• Auftrag 1:
Tausche im Textauszug über die Fregosten „Spaltpilze“ gegen „Störenfriede“ aus und gib dabei den Abschnitt wieder, der bei den Worten „So wie man in“ einsetzt und nach „philosophisch zu positionieren.“ endet.
• Auftrag 2:
Erkläre anhand des Textauszugs über die Fregosten, weshalb der Historiker Bartsch diese Gruppe als Spaltpilze in der freiwirtschaftlichen Bewegung betrachtet.

• Vorliegender Textauszug:
+---+

So wie man in den Wald ruft, so kommt es aus dem Wald zurück, sagt der Volksmund.

„Um 1925 gab es in der freiwirtschaftlichen Bewegung eine Gruppe, welche die Freiwirtschaftslehre als den »praktischen Ausdruck des Werks Stirners« (miss-) verstand. Sie nannte sich freie Egoisten, was zu Fregosten abgekürzt wurde. Ihr Einfluss auf die Bewegung ist strittig. Der freiwirtschaftliche Historiker Bartsch sieht die Fregosten als Spaltpilze in der Bewegung. ... Es seien viele unfruchtbare Diskussionen geführt worden, anstatt sich auf das Wesentliche zu konzentrieren, nämlich die Umsetzung der ökonomischen Reformvorschläge. Anderer Meinung ist der Stirnerianer Bernd Laska, welcher von einer vergebenen Chance der Freiwirtschaftsbewegung spricht, sich philosophisch zu positionieren.

+---+

• Aufgeführte Einträge:
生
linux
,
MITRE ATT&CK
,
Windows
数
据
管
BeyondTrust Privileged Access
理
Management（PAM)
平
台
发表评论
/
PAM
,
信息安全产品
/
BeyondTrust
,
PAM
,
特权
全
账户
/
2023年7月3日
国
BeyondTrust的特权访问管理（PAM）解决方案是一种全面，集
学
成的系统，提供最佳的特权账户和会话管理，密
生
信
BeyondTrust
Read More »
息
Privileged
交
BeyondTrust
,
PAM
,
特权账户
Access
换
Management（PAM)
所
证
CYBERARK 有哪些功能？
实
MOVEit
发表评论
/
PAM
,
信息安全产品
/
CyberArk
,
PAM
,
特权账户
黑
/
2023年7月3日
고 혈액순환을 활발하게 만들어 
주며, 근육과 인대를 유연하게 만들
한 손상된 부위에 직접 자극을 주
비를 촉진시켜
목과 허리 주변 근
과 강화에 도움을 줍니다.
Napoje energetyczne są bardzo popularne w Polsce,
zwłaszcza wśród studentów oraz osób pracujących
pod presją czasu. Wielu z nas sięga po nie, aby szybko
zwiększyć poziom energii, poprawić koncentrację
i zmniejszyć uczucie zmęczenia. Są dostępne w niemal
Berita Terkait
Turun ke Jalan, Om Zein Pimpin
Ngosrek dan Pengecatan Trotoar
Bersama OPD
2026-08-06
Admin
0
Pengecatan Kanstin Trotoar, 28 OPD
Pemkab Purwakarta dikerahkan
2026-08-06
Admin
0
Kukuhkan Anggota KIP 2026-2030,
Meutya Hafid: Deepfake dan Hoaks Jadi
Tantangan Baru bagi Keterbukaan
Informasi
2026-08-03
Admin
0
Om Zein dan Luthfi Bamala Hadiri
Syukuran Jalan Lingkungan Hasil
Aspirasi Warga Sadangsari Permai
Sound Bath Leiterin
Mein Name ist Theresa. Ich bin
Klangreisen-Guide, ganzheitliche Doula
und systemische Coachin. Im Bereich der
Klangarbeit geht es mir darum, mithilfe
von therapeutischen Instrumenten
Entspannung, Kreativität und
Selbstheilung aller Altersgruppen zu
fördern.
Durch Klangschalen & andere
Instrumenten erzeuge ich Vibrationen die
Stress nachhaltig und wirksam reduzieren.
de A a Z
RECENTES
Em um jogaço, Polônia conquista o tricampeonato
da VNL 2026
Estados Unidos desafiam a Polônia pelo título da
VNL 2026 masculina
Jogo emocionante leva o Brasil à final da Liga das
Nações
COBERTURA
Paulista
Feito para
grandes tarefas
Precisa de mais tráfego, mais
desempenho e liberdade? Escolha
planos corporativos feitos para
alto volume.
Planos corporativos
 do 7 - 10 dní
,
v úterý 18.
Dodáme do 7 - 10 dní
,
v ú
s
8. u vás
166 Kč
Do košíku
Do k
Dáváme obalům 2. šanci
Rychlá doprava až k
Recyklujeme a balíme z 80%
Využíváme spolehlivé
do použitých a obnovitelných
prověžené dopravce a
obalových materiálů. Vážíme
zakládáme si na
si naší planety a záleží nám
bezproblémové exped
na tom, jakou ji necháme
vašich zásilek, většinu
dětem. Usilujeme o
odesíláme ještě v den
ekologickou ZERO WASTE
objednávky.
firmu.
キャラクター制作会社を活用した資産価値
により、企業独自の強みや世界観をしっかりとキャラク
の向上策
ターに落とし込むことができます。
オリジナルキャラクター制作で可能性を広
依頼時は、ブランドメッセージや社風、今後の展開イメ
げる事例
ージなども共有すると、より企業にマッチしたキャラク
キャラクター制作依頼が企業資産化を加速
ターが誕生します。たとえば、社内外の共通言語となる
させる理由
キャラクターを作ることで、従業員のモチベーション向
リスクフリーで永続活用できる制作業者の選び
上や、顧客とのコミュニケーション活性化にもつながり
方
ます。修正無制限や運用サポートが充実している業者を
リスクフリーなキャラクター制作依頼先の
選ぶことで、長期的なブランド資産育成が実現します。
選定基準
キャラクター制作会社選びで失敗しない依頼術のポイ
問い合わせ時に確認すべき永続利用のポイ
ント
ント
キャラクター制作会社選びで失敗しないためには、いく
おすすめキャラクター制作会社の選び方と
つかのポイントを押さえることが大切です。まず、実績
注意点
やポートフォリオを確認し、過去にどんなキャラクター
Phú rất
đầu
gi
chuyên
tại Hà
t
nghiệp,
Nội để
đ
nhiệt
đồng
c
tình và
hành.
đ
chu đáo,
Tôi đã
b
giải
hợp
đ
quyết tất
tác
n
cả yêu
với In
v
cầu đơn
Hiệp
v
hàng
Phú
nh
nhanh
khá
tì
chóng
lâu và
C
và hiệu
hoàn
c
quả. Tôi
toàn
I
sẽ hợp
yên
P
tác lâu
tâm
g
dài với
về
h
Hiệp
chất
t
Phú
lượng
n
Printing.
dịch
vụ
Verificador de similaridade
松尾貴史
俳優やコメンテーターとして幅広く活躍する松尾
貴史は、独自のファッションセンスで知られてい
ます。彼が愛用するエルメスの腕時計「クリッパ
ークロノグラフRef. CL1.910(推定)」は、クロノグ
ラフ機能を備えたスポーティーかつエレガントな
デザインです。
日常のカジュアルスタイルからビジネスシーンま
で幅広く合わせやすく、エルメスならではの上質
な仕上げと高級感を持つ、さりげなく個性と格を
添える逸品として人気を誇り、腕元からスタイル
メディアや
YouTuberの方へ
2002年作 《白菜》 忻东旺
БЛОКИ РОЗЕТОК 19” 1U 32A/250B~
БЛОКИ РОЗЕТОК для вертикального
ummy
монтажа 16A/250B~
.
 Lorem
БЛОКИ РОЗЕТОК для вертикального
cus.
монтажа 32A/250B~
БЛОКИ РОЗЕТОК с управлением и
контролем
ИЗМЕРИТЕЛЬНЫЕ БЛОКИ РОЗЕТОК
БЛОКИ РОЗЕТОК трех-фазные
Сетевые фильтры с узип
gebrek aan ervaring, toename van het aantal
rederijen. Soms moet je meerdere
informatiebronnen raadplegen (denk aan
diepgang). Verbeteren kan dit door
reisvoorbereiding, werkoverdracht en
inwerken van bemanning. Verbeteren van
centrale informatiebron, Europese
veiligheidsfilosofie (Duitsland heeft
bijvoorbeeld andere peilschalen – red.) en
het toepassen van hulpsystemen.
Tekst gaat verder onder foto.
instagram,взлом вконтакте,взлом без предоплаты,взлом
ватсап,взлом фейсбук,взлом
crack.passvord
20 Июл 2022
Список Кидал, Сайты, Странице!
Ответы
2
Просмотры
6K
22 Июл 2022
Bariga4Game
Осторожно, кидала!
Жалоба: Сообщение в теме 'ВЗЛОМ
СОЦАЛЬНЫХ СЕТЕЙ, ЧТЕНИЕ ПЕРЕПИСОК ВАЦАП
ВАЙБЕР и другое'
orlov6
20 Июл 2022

+---+

• Endgültige Antwort 1:
So wie man in den Wald ruft, so kommt es aus dem Wald zurück, sagt der Volksmund.

„Um 1925 gab es in der freiwirtschaftlichen Bewegung eine Gruppe, welche die Freiwirtschaftslehre als den »praktischen Ausdruck des Werks Stirners« (miss-) verstand. Sie nannte sich freie Egoisten, was zu Fregosten abgekürzt wurde. Ihr Einfluss auf die Bewegung ist strittig. Der freiwirtschaftliche Historiker Bartsch sieht die Fregosten als Störenfriede in der Bewegung. ... Es seien viele unfruchtbare Diskussionen geführt worden, anstatt sich auf das Wesentliche zu konzentrieren, nämlich die Umsetzung der ökonomischen Reformvorschläge. Anderer Meinung ist der Stirnerianer Bernd Laska, welcher von einer vergebenen Chance der Freiwirtschaftsbewegung spricht, sich philosophisch zu positionieren.

• Endgültige Antwort 2:
Laut Bartsch seien viele unfruchtbare Diskussionen geführt worden. Dadurch habe man sich nicht auf das Wesentliche konzentriert, nämlich auf die Umsetzung der ökonomischen Reformvorschläge.